A lot of critics have pointed to Honor Among Thieves as a Marvel riff because it’s an action-comedy fantasy movie instead of a dramatic fantasy movie, and Disney owns that genre now instead of just properties that use it, I guess, but the Marvel-y sarcasm is much less appealing than the genuine treatment of most of the world elements. The Red Wizards are really scary, and paladin Xenk Yendar (Regé-Jean Page) really feels like the inspiring presence he’s supposed to be within the film world.

The movie is a Marvel riff in the extent that it’s mostly a cartoon, and you can really feel the 2023-era filmmaking, especially in the long one-shots of druid Doric (Sophia Lillis) shapeshifting her way out of jams. Many action scenes turn into an almost completely animated sequence with a coked-out spinning camera, but not all of them, and its easier to follow than it might have been. I generally dislike that type of camera movement, but the choreography and blocking within it is clean enough that most everything is still visible and understandable while translating that feeling of everybody doing their own thing to screen.

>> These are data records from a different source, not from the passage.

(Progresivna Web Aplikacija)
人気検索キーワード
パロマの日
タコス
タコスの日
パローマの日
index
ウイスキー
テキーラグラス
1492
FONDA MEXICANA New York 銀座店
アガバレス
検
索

The “nice guy” storyline with Simon Aumar (Justice Smith) as he makes eyes at Doric is annoying, but it’s encouraging to see a version of this story that’s free of emotional manipulation and self-pity and more honest about what people actually find attractive in each other. His attraction to Doric lifts completely out of Aumar’s arc of working through his inferiority complex and learning to operate within his limits while also expanding them, and Doric seems mostly disinterested even when she decides to give him a shot.
Dungeons & Dragons: Honor Among Thieves released a week after the surprisingly popular John Wick: Chapter 4 and a week ahead of The Super Mario Bros. Movie, which is an unfortunate spot to hang out in. It ground its way above $100 million internationally, more than half of its $195 million worldwide haul as of this writing, and that’s not great against a $150 million production budget, but there are positive enough signs that someone who really wants this to be a gravy train could move forward with a cheaper, more internationally oriented approach. A lot of stuffed suits really, really wanted this movie to happen, and they’re going to want it to happen again even if this one wasn’t a smashing success.
The game lends itself naturally to an anthology approach, so it’d be nice to see this take real advantage of the Marvel model – that is, the rise in serialized storytelling at the movies lowering expectations and allowing several different productions to tell several different stories at once while cross-promoting each other. A world with a major Dungeons & Dragons movie every quarter, all of which have different tones and settings and stars and hopefully don’t become so inbred that people feel like they need to watch them all, is a better world than the MCU-dominated one we live in today.
So I can cope with this movie and I can see a future where it’s the patriarch of a broad franchise that I can also cope with, but we’ll see what actually comes to pass.